На Мухолкане. Часы досуга
В верховьях Худжаха работа подходила к концу. Оставалось исследовать его крупный правый приток Мухолкан. На это у нас ушла целая неделя.
Мухолкан не порадовал нас присутствием драгоценного металла, зато в его верховьях мы увидели незабываемо своеобразный ландшафт. Здесь когда-то вдосталь поработали ледники, придав рельефу совершенно фантастический вид.
Широкие безлесные, сильно заболоченные долины без всяких перевалов переходят одна в другую. По ним тонкими серебряными ниточками, лишенные притоков, тянутся многокилометровые ключи.
В своих верховьях они протекают в огромных каменистых желобах-трогах, соединяющихся друг с другом сквозными долинами, в которых растерявшаяся вода не знает, в какую сторону ей течь, к какому ключу присоединяться.

> ПЕРЕЧЕНЬ СТРОК:
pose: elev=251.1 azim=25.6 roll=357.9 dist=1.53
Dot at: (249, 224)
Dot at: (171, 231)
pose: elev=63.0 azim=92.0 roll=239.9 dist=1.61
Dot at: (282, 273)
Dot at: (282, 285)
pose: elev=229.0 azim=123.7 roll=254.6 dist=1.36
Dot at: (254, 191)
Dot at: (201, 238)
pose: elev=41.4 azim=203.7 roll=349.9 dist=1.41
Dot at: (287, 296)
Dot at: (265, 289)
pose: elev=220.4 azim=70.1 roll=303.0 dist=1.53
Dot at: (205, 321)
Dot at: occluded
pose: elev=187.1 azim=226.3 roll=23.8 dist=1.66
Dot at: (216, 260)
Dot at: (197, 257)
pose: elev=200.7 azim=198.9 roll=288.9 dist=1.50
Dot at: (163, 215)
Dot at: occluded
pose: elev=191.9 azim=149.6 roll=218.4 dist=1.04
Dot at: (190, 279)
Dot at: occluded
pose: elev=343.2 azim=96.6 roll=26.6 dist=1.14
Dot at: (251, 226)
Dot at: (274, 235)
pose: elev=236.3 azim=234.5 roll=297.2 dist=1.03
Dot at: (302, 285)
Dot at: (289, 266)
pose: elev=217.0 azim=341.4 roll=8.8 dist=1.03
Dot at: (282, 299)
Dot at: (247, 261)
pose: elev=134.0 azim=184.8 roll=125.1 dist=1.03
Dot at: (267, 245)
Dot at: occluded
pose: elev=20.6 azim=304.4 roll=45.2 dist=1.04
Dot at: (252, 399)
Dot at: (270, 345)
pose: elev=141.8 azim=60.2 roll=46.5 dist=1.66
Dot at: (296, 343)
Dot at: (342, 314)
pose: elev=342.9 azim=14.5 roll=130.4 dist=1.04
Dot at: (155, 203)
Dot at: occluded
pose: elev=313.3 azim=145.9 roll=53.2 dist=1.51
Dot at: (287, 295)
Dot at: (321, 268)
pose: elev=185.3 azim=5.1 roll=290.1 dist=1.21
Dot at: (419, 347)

> ПИСЬМЕННОЕ ЗАДАНИЕ 1:
Соответствуют ли отрывку о Мухолкане следующие утверждения? (a) На исследование Мухолкана ушла неделя. (b) В Мухолкане удалось найти драгоценный металл. (c) Мухолкан впадает в Худжах слева. На каждое ответьте «да» или «нет» и приведите точную цитату из отрывка, которая это решает.
> ПИСЬМЕННОЕ ЗАДАНИЕ 2:
Повторите дословно часть отрывка о Мухолкане, начиная со слов "На Мухолкане. Часы" и заканчивая словами "какому ключу присоединяться.".
Приведённые строки здесь ни при чём.

> ПОЛНЫЙ ОТВЕТ 1:
(a) Да: «На это у нас ушла целая неделя».
(b) Нет: «Мухолкан не порадовал нас присутствием драгоценного металла».
(c) Нет: «его крупный правый приток Мухолкан».

> ПОЛНЫЙ ОТВЕТ 2:
На Мухолкане. Часы досуга
В верховьях Худжаха работа подходила к концу. Оставалось исследовать его крупный правый приток Мухолкан. На это у нас ушла целая неделя.
Мухолкан не порадовал нас присутствием драгоценного металла, зато в его верховьях мы увидели незабываемо своеобразный ландшафт. Здесь когда-то вдосталь поработали ледники, придав рельефу совершенно фантастический вид.
Широкие безлесные, сильно заболоченные долины без всяких перевалов переходят одна в другую. По ним тонкими серебряными ниточками, лишенные притоков, тянутся многокилометровые ключи.
В своих верховьях они протекают в огромных каменистых желобах-трогах, соединяющихся друг с другом сквозными долинами, в которых растерявшаяся вода не знает, в какую сторону ей течь, к какому ключу присоединяться.